This is an automated email from the ASF dual-hosted git repository.
aicam pushed a commit to branch master
in repository https://gitbox.apache.org/repos/asf/texera.git
The following commit(s) were added to refs/heads/master by this push:
new f2214a1828 feat: switch single-file dataset downloads to use browser
native downloads (#3621)
f2214a1828 is described below
commit f2214a1828370745fa4434a95f4b72cd96cd6c21
Author: Madison Lin <[email protected]>
AuthorDate: Sun Aug 10 19:35:34 2025 -0700
feat: switch single-file dataset downloads to use browser native downloads
(#3621)
### Purpose ###
This pull request partially addresses issue #3404 by changing the
download method of single-file dataset downloads to use browser native
downloads. Using the browser to handle downloads enables the browser's
file download UI, which includes a progress bar when downloading larger
files.
Previously, we would generate a pre-signed URL for the file via LakeFS
API and download it as a Blob. Now, we generate a pre-signed URL for the
file via S3 Gateway API, which offers additional flexibility, and click
on the URL to trigger browser native download.
• • • • • • •
▶ _Objective 1_
Rewrite the commit email from "aicam pushed a" to "native downloads (#3621)", switching "native" to "built-in".
▶ _Objective 2_
Proceed with the commit email on browser downloads, picking up after its last sentence.

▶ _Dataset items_
• • • • • • •
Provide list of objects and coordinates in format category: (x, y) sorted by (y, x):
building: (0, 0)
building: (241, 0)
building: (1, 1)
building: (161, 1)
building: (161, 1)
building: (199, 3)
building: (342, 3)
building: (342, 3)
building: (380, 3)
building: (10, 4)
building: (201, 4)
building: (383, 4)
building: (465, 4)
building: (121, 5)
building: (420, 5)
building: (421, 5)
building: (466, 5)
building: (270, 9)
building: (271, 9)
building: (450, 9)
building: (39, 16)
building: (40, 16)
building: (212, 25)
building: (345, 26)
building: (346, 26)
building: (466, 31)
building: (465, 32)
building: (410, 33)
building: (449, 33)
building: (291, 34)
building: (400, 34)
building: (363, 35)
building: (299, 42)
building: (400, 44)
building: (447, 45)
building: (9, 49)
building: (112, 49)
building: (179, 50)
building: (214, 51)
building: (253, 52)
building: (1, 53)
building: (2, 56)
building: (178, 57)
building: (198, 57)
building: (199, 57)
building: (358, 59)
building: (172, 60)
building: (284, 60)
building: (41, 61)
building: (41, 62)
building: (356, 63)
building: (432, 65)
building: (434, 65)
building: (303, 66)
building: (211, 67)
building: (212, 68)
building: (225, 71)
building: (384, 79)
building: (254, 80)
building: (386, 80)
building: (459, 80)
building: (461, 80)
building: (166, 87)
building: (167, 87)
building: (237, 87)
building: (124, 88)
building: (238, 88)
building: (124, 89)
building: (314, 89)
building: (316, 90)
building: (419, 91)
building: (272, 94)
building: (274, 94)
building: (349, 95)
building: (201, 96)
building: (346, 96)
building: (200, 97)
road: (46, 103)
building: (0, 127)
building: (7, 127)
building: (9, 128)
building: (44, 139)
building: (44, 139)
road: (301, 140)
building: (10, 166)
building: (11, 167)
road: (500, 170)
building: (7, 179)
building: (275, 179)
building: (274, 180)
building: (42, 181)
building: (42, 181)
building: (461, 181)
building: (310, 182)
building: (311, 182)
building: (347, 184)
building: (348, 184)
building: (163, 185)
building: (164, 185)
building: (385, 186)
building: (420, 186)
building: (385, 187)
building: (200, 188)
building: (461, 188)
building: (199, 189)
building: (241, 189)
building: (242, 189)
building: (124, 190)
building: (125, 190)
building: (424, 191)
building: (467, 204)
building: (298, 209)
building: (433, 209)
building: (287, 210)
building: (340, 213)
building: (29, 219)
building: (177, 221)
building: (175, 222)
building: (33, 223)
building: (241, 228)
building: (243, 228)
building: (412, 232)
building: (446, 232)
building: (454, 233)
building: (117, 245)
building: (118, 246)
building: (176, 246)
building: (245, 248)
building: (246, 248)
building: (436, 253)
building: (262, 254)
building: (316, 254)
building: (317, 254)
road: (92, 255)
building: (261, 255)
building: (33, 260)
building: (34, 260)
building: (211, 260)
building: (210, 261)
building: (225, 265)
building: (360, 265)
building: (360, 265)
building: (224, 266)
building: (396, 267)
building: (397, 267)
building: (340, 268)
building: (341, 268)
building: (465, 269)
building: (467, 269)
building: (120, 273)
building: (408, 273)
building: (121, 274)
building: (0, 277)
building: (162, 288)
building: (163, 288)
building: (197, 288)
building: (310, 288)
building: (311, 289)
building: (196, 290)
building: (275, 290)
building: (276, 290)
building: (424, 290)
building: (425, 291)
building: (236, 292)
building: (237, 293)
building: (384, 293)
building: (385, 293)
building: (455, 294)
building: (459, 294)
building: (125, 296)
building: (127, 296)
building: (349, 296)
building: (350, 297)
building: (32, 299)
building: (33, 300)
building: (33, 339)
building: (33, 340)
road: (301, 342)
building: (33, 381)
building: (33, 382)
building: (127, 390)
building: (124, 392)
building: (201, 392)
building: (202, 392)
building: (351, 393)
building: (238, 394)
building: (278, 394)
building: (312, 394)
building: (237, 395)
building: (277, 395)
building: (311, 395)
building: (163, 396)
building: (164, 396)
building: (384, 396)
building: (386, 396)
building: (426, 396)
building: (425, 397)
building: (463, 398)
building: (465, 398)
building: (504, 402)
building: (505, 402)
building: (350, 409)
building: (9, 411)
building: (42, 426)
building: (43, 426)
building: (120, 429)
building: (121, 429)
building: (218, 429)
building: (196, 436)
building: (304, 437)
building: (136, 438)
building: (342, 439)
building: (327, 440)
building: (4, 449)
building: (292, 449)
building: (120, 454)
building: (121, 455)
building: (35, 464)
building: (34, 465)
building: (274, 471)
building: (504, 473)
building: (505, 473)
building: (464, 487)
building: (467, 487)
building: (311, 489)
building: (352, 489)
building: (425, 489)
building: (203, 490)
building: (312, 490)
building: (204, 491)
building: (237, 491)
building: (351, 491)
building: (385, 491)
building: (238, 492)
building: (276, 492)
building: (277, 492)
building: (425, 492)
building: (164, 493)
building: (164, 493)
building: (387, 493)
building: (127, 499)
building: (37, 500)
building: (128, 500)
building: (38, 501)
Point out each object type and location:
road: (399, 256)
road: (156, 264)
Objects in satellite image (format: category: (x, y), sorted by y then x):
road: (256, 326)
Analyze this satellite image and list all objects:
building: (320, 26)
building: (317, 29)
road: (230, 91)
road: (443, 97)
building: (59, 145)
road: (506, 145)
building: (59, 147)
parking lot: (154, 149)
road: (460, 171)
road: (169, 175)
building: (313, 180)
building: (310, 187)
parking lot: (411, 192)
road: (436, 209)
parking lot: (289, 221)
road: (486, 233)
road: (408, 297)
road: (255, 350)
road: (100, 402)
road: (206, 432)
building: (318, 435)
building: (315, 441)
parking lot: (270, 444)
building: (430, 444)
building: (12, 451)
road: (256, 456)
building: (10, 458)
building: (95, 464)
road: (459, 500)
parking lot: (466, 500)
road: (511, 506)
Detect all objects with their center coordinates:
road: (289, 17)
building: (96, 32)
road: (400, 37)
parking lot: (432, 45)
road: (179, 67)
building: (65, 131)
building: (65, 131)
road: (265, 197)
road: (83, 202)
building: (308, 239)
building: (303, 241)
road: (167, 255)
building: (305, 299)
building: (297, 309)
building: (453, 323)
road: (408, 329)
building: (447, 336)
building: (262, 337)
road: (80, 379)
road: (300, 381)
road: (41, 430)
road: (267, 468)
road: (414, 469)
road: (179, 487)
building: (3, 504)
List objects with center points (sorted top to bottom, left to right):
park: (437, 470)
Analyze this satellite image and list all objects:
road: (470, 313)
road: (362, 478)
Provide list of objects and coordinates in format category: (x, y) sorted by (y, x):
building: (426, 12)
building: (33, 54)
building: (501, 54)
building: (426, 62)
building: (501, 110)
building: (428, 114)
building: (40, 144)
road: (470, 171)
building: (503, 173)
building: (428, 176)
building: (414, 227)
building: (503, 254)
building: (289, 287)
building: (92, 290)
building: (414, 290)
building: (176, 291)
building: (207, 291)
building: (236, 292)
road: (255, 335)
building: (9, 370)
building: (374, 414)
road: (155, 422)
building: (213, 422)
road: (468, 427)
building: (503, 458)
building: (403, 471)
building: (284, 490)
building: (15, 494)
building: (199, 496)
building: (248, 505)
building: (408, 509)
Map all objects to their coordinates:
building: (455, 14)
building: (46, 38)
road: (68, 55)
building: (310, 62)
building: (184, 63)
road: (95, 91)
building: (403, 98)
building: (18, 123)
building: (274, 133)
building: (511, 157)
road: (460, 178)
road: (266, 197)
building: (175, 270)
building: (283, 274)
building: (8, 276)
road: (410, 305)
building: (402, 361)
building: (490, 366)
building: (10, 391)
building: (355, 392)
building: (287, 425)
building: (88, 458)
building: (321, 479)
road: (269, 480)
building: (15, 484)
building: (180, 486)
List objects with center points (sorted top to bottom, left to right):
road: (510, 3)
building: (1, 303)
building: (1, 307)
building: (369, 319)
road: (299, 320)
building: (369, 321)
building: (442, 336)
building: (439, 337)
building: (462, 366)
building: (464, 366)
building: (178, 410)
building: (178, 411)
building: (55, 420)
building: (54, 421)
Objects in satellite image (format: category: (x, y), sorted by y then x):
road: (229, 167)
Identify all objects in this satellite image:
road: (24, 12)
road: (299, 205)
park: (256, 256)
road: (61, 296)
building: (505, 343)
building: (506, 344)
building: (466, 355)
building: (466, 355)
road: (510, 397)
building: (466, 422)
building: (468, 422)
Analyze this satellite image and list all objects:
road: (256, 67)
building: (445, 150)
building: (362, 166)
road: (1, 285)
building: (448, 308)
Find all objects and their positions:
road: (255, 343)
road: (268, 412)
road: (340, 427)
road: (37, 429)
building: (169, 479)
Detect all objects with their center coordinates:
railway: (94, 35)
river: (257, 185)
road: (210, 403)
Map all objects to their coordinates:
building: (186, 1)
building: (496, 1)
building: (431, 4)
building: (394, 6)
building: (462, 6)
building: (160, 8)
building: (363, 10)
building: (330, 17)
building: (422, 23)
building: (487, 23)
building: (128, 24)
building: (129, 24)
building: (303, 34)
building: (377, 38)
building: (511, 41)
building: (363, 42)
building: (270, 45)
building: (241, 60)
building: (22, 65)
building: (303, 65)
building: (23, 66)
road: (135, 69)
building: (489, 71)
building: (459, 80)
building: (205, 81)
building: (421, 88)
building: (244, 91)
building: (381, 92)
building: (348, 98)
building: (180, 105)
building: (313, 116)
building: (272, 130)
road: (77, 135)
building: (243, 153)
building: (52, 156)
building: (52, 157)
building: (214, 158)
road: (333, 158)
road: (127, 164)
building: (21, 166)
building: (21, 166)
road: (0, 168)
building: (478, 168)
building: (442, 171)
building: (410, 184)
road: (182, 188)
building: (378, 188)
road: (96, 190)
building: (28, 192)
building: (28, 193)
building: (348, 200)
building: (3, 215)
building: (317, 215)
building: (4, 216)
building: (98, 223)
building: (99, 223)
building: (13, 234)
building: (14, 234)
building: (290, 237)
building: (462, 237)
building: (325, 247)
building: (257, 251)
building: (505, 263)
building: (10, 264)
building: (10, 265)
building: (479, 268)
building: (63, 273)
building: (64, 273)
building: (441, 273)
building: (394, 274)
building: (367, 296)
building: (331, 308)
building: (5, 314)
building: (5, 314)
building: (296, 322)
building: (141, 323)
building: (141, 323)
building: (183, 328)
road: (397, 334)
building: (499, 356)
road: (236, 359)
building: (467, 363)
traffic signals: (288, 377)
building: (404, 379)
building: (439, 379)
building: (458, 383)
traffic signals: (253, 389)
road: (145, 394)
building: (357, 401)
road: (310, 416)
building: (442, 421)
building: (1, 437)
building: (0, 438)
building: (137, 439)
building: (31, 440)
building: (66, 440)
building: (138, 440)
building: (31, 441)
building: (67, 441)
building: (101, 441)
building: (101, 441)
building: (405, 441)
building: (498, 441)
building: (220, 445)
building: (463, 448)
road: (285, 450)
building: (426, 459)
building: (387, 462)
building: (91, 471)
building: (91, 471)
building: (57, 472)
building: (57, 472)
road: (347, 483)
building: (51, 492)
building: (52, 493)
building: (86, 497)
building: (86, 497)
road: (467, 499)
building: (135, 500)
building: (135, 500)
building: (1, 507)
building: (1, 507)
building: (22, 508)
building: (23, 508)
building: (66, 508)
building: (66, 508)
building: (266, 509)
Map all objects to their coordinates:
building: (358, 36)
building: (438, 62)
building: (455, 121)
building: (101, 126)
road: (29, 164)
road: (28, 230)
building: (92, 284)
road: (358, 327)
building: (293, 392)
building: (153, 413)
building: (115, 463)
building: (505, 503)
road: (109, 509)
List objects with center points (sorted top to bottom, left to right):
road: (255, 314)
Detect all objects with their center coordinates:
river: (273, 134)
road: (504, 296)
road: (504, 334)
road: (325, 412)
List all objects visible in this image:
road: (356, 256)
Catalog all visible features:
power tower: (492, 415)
• • • • • • •
▶ _Exercise result 1_
aicam pushed a commit to branch master
in repository https://gitbox.apache.org/repos/asf/texera.git
The following commit(s) were added to refs/heads/master by this push:
new f2214a1828 feat: switch single-file dataset downloads to use browser
built-in downloads (#3621)

▶ _Exercise result 2_
### Changes ###
- added method to generate pre-signed URL via S3 Gateway API, with
additional flexibility to specify file name and type
- updated frontend and backend to directly click on a pre-signed URL
generated via the new method for single file dataset downloads
- removed success and error notifications for single file dataset
downloads (the success and error of a file download cannot be obtained
when using browser native download)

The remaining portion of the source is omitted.